Furthermore, the management team has strong execution power and adopts different strategies depending on cases, as is shown in Duoduo Grocery. When the project was launched, PDD selected 13 in-line managers for different regions nationwide. The announcement was made in the morning and some managers cancelled their house leased near the headquarter and directly flew to the governed region in the late afternoon. PDD was famous for strict obedience to orders, but the headquarter allowed each Duoduo Grocery’s in-line manager to freely design strategies according to each region’s characteristics. That was one of the key reason that Duoduo Grocery outperforms other rivals like Taocaicai and Jingxi.
Valuation Analysis
Earning forecast: e-commerce platform’s net profit can be calculated using GMV*take rate*net margin. PDD’s main app GMV was 3.5 trillion Yuan in 2022. Given that consumers value cost-to-performance more as economic growth slowdown, we expect PDD’s main app GMV to be 4.5 trillion Yuan in 2025, growing at 10% CAGR in 2022-25 and outperforms the average. Assuming the main app take rate increases to 5% as previously discussed, it implies revenue in 2025 to be 220bn Yuan. PDD’s main app remains a 40% net margin after 2021 due to less marketing expense and we expect the net margin to maintain, this means a net profit of 90bn Yuan. For new businesses like Duoduo Grocery and TEMU, the competition is fiercer and more unpredictable, and I conservatively expect they achieve break-even in 2025.
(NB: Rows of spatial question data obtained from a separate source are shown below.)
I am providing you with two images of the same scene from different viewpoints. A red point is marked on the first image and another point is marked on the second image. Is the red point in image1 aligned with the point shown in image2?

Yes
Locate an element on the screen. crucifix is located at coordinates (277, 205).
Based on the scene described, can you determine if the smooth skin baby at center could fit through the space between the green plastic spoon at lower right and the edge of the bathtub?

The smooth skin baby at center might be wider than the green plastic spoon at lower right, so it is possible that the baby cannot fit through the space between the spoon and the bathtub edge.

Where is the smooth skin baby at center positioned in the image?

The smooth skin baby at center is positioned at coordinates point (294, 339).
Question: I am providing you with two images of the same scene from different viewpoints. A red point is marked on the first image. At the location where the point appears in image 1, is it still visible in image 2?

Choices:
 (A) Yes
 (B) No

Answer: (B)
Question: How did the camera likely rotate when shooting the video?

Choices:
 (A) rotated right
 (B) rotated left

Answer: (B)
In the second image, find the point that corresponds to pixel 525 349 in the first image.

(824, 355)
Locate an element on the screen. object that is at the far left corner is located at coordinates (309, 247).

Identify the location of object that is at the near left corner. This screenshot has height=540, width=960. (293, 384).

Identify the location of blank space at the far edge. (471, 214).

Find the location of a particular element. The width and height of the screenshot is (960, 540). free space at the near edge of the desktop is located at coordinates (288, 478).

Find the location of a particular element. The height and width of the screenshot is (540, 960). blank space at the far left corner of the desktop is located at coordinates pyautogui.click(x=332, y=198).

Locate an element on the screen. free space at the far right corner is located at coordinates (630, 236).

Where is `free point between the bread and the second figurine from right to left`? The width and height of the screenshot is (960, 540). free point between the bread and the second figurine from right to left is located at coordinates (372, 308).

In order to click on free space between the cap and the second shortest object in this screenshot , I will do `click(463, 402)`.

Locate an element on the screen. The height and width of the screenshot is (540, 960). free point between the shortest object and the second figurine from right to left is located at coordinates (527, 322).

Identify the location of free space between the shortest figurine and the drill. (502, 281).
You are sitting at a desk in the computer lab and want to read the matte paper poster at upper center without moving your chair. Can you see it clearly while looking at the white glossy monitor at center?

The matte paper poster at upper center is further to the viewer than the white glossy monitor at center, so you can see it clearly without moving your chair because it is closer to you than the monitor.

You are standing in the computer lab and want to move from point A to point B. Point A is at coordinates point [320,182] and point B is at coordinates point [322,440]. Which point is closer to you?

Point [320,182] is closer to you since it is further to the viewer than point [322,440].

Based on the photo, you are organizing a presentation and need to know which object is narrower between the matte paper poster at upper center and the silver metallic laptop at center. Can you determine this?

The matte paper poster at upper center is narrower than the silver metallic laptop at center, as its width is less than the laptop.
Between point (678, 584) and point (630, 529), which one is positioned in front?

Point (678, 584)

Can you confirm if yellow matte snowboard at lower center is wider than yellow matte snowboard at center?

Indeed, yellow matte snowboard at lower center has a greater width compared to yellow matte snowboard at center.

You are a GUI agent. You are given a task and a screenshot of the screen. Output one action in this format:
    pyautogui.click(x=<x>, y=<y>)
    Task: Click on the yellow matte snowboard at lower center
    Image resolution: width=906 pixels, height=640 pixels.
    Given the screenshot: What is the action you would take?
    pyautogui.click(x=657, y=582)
Valuation: E-commerce business doesn’t require high CAPEX and has a relatively high profit margin so I think the industry worths a P/E of 12 in the long run. Since PDD has higher growth potential and better management than BABA and JD, I give it a valuation premium of 15 P/E in 2025. This implies a 19bn dollar market cap which is a 90% upside in less than three years, yielding an annual return of 30%.
Risks and Mitigants
Risk 1: US-China relations worsen may result in PDD being delisted. PDD has not dual-listed in HKEX, so it faces a higher risk of being delisted from the public market. However, the Chinese gov’t has allowed PCAOB to inspect audit reports of Chinese companies listed in the US, and PCAOB agrees to take routine inspections. This progress reduced the risk of PDD being delisted.
Risk 2: Overseas regulation tightened for TEMU. The market concerns that TEMU will face greater regulatory pressure in overseas markets (like TikTok in 2021) and PDD may be forced to sell this promising business. But PDD has already taken caution and is transferring TEMU to be a US-based company not affiliated with Chinese entities.
*Do note that all of this is for information only and should not be taken as investment advice. If you should choose to invest in any of the stocks, you do so at your own risk.